#### 页面节选
Flink -- Multistream Conversion

多流转换概述
分流
- 简单实现
- 侧输出流
合流

多流转换概述

前面介绍过的操作，无论是简单的转换或者是聚合、窗口计算等，都是基于一条流上的数据进行处理的。但是在实际的开发中，可能存在业务逻辑需要将不同数据源的数据合并处理或者将一条数据流分成多条流处理。

为解决上述的问题，Flink 为我们提供了“分流”与“合流”的多流转换操作。

本文代码中用到的模型 Event 以及自定义源算子 EventSource 如下所示：

@Data
@AllArgsConstructor
@NoArgsConstructor
public class Event {

    public String user;
    public String url;
    public Long timestamp;

}

public class EventSource implements SourceFunction<Event> {

    private Boolean flag = true;

    String[] users = {"曹操", "刘备", "孙权", "诸葛亮"};
    String[] urls = {"/home", "/test?id=1", "/test?id=2", "/play/football", "/play/basketball"};

    @Override
    public void run(SourceContext<Event> sourceContext) throws Exception {
        Random random = new Random();
        while (flag) {
            sourceContext.collect(new Event(
                    users[random.nextInt(users.length)],
                    urls[random.nextInt(urls.length)],
                    Calendar.getInstance().getTimeInMillis()
            ));
            Thread.sleep(1000);
        }
    }

    @Override
    public void cancel() {
        flag = false;
    }
}

分流

所谓分流就是将一条独立的数据流拆分成完全独立的两条或者多条数据流，如下所示。

在这里插入图片描述

简单实现

分流的操作可以通过转换算子filter()简单实现。下列代码通过该方法，按照访客名简单的将单条数据流划分成了多条独立数据流：

public class FilterDemo {

    public static void main(String[] args) throws Exception {
        // 1。 环境准备
        StreamExecutionEnvironment environment = StreamExecutionEnvironment.getExecutionEnvironment();
        environment.setRuntimeMode(RuntimeExecutionMode.AUTOMATIC);
        environment.setParallelism(1);
        // 2. 设置数据源
        DataStreamSource<Event> source = environment.addSource(new EventSource());
        // 3. 根据用户名进行分流
        SingleOutputStreamOperator<Event> weiFilter = source.filter(new FilterFunction<Event>() {
            @Override
            public boolean filter(Event event) throws Exception {
                return "曹操".equals(event.user);
            }
        });
        SingleOutputStreamOperator<Event> shuFilter = source.filter(new FilterFunction<Event>() {
            @Override
            public boolean filter(Event event) throws Exception {
                return "刘备".equals(event.user) || "诸葛亮".equals(event.user);
            }
        });
        SingleOutputStreamOperator<Event> wuFilter = source.filter(new FilterFunction<Event>() {
            @Override
            public boolean filter(Event event) throws Exception {
                return "孙权".equals(event.user);
            }
        });
        // 4. 对分割的流执行输出
        weiFilter.print("魏");
        shuFilter.print("蜀");
        wuFilter.print("吴");
        // 5. 执行操作
        environment.execute();
    }

}

这种实现方法操作简单，但是这段代码底层的逻辑是将原来的数据流 stream 复制 3 份，然后对分一个复制出来的流进行筛选操作形成新的数据流，这显然不够高效。
########
#### 输入材料
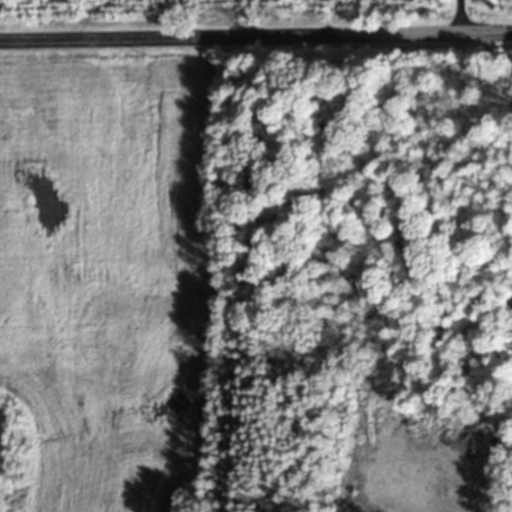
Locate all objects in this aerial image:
road: (456, 15)
road: (256, 33)
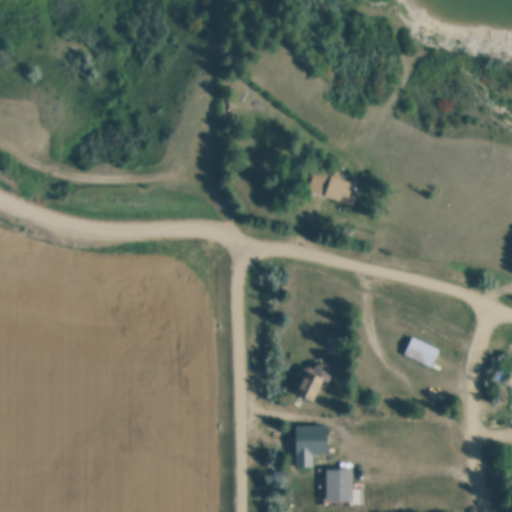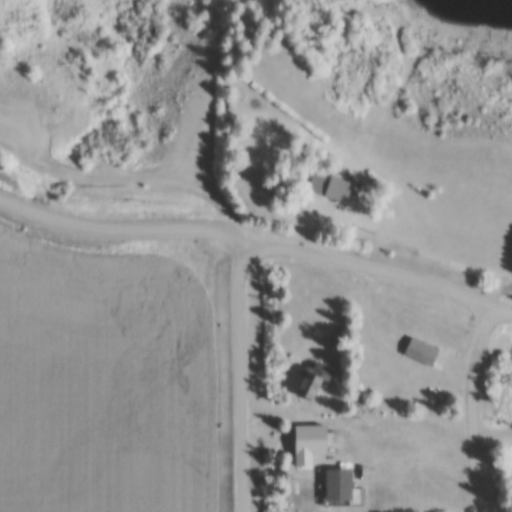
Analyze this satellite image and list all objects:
road: (153, 171)
building: (330, 187)
building: (335, 187)
road: (251, 259)
road: (373, 293)
road: (503, 308)
building: (336, 344)
building: (422, 352)
building: (423, 353)
building: (314, 380)
building: (315, 382)
road: (472, 406)
road: (277, 414)
building: (311, 444)
building: (345, 480)
building: (340, 484)
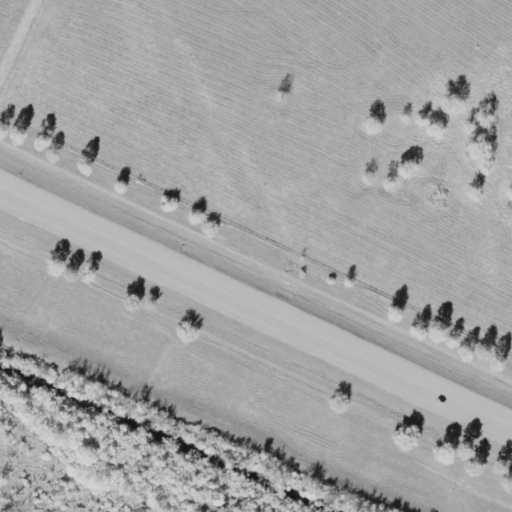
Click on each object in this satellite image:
road: (256, 311)
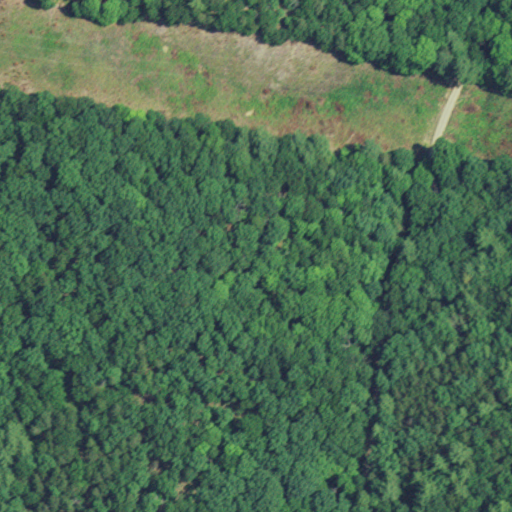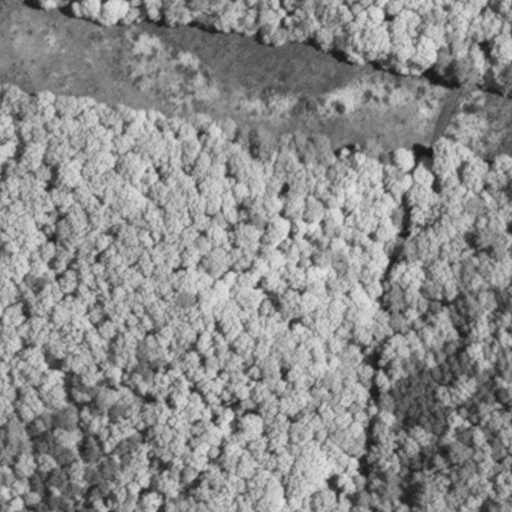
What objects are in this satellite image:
road: (402, 248)
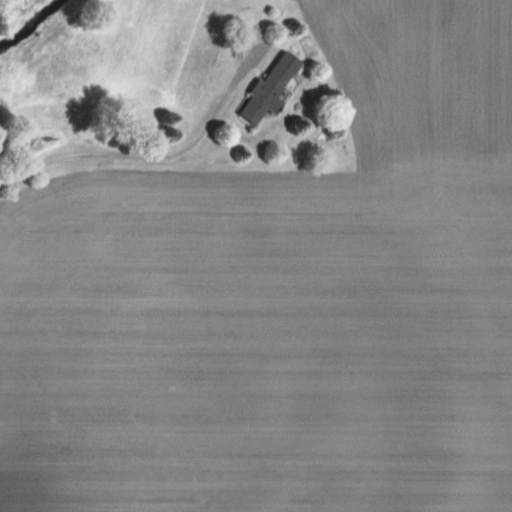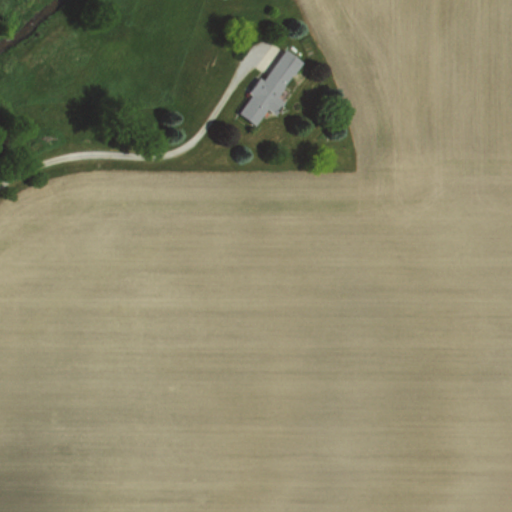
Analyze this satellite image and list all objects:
building: (262, 87)
road: (151, 154)
crop: (282, 302)
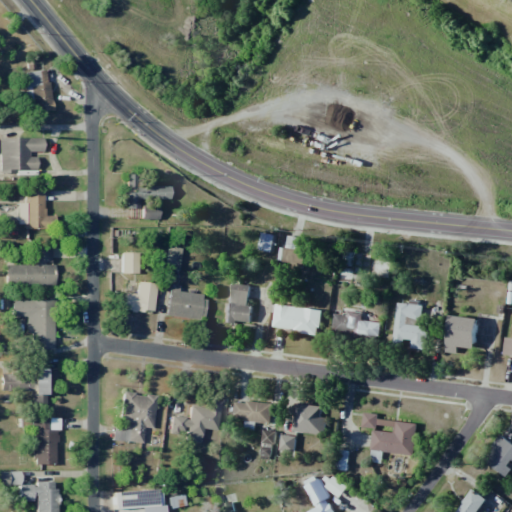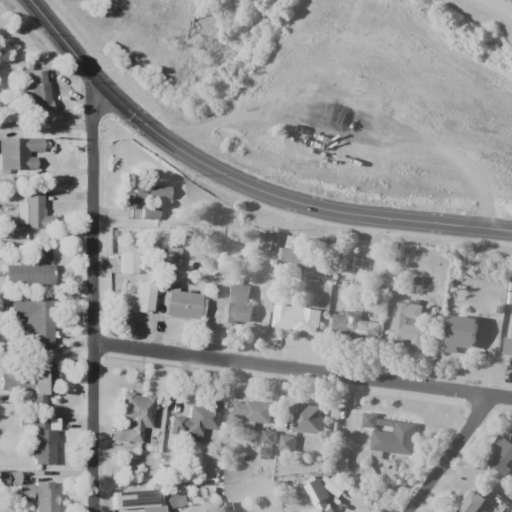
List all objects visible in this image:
########
▶ 待办任务
- 1) 请照录 Flink 多流转换一文中从“Flink -- Multistream”起、到“将一条数据流分成多条流处理。”止（含这两处）的文字。
- 2) 统计记录中含有“objects”一词的行数，只给出数字。

▶ 练习答案
- 1)
Flink -- Multistream Conversion

多流转换概述
分流
- 简单实现
- 侧输出流
合流

多流转换概述

前面介绍过的操作，无论是简单的转换或者是聚合、窗口计算等，都是基于一条流上的数据进行处理的。但是在实际的开发中，可能存在业务逻辑需要将不同数据源的数据合并处理或者将一条数据流分成多条流处理。

- 2) 5